L’une des façons dont nous établissons à tort des liens entre les événements est un phénomène appelé « corrélation illusoire », que je demande à mes étudiants d’exploiter dans leurs travaux sur la théorie du complot. Dans la corrélation illusoire, nous percevons deux événements comme étant liés parce qu’ils partagent un détail ou se produisent en même temps. Dans notre esprit, il y a un lien « évident », même si le point commun entre les deux événements est une véritable coïncidence.
C’est l’une des raisons pour lesquelles les corrélations illusoires sont si difficiles à démystifier. Si les théories du complot utilisaient des informations complètement inventées, on pourrait les faire tomber avec une plume. Souvent, il existe réellement des similitudes entre deux événements ; ce qui est incorrect, c’est lorsque nous supposons qu’ils sont directement liés, et cette association peut être difficile à démêler. Dans l’histoire du Dr Jenkins et du chat, chaque détail est vérifiable, à l’exception de l’idée que Jenkins était le chat. Dans ce cas, il est facile de dire que cette partie est fausse, car nous savons que la science ne fonctionne pas de cette manière. Mais malgré cela, avec cette théorie de la conspiration et toutes les autres que mes élèves ont générées, ils ont du mal à démontrer définitivement que ces liens entre les événements sont faux, même lorsqu’ils savent que l’histoire n’est pas vraie parce que leurs camarades de classe l’ont inventée.

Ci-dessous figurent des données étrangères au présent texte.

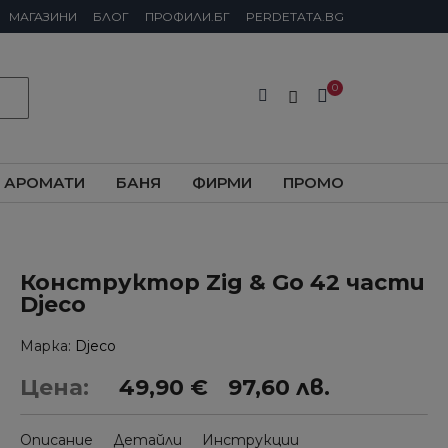
МАГАЗИНИ
БЛОГ
ПРОФИЛИ.БГ
PERDETATA.BG
АРОМАТИ
БАНЯ
ФИРМИ
ПРОМО
Конструктор Zig & Go 42 части
Djeco
Марка
Djeco
Цена:
49,90 €
97,60 лв.
Описание
Детайли
Инструкции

Notre tendance générale à reconnaître les modèles, illusoires ou non, interagit également avec les différences individuelles dans la perception des modèles illusoires. Une étude récente a montré que les personnes qui sont plus enclines à croire qu’elles voient des modèles dans des événements et des images aléatoires, comme un jeu de pile ou face ou une peinture de Jackson Pollock, sont également plus enclines à croire aux théories du complot. Il est toutefois intéressant de noter que la lecture de théories du complot rend les participants plus enclins à croire à d’autres théories du complot et à voir des « schémas » dans d’autres événements sans rapport avec le sujet. Une autre étude a montré que le fait d’avoir un besoin élevé de prévisibilité et une faible tolérance à l’incertitude permettait de prédire une perception plus illusoire des schémas.
En fin de compte, cette facette particulière de la prédisposition à la théorie du complot peut s’avérer utile, mais dans ce cas, elle fonctionne à plein régime pour saper notre réflexion. Comment l’enrayer ? Il s’agit là d’un autre article pour un autre jour, mais peut-être qu’en attendant, nous pouvons garder à l’esprit que les professeurs ne peuvent pas se transformer en chats, et qu’il est bon de remettre en question nos pensées et nos hypothèses afin de ne pas finir par croire qu’ils peuvent le faire.